#### Extracted records
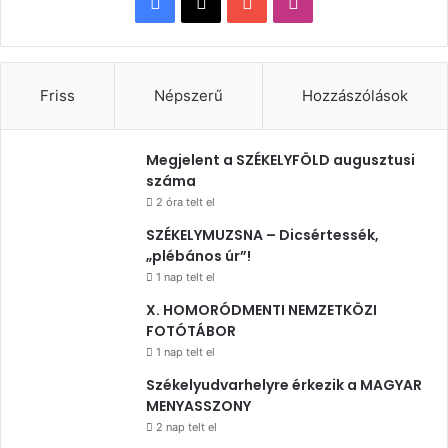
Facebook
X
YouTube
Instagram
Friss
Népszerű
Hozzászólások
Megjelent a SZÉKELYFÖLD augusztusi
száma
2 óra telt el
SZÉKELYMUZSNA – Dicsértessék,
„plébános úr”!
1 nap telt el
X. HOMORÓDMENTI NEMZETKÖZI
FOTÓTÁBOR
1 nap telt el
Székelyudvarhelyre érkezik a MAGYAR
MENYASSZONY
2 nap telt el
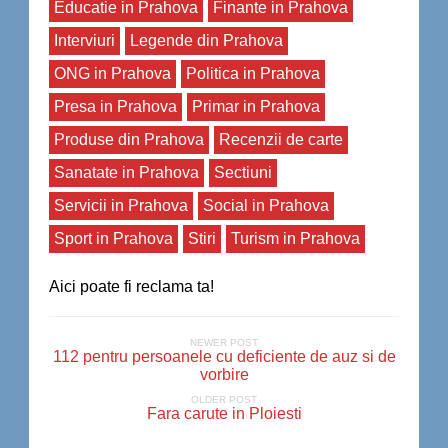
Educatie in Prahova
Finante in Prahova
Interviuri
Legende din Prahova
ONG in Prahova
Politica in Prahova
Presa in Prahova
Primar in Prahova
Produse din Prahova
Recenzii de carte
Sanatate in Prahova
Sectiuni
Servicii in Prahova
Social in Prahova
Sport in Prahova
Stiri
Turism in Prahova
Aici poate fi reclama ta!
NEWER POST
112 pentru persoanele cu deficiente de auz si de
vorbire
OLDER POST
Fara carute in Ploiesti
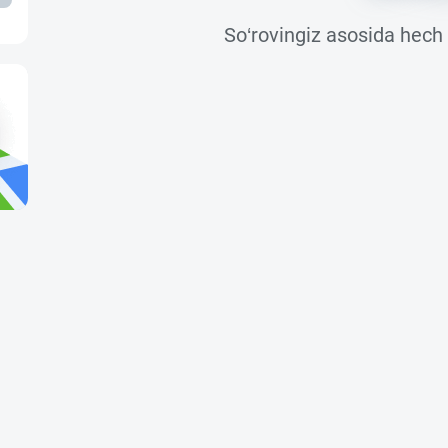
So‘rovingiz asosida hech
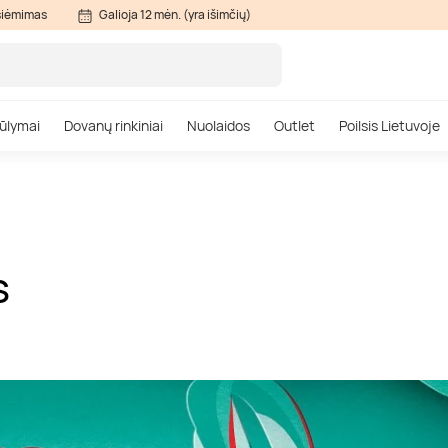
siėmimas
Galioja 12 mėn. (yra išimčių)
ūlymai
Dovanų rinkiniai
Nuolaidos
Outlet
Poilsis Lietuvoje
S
########
_Required work:_ From the first line to the last, repeat the records exactly. Leave out the pictures.

_Written answer:_
Facebook
X
YouTube
Instagram
Friss
Népszerű
Hozzászólások
Megjelent a SZÉKELYFÖLD augusztusi
száma
2 óra telt el
SZÉKELYMUZSNA – Dicsértessék,
„plébános úr”!
1 nap telt el
X. HOMORÓDMENTI NEMZETKÖZI
FOTÓTÁBOR
1 nap telt el
Székelyudvarhelyre érkezik a MAGYAR
MENYASSZONY
2 nap telt el
Educatie in Prahova
Finante in Prahova
Interviuri
Legende din Prahova
ONG in Prahova
Politica in Prahova
Presa in Prahova
Primar in Prahova
Produse din Prahova
Recenzii de carte
Sanatate in Prahova
Sectiuni
Servicii in Prahova
Social in Prahova
Sport in Prahova
Stiri
Turism in Prahova
Aici poate fi reclama ta!
NEWER POST
112 pentru persoanele cu deficiente de auz si de
vorbire
OLDER POST
Fara carute in Ploiesti
So‘rovingiz asosida hech
siėmimas
Galioja 12 mėn. (yra išimčių)
ūlymai
Dovanų rinkiniai
Nuolaidos
Outlet
Poilsis Lietuvoje
S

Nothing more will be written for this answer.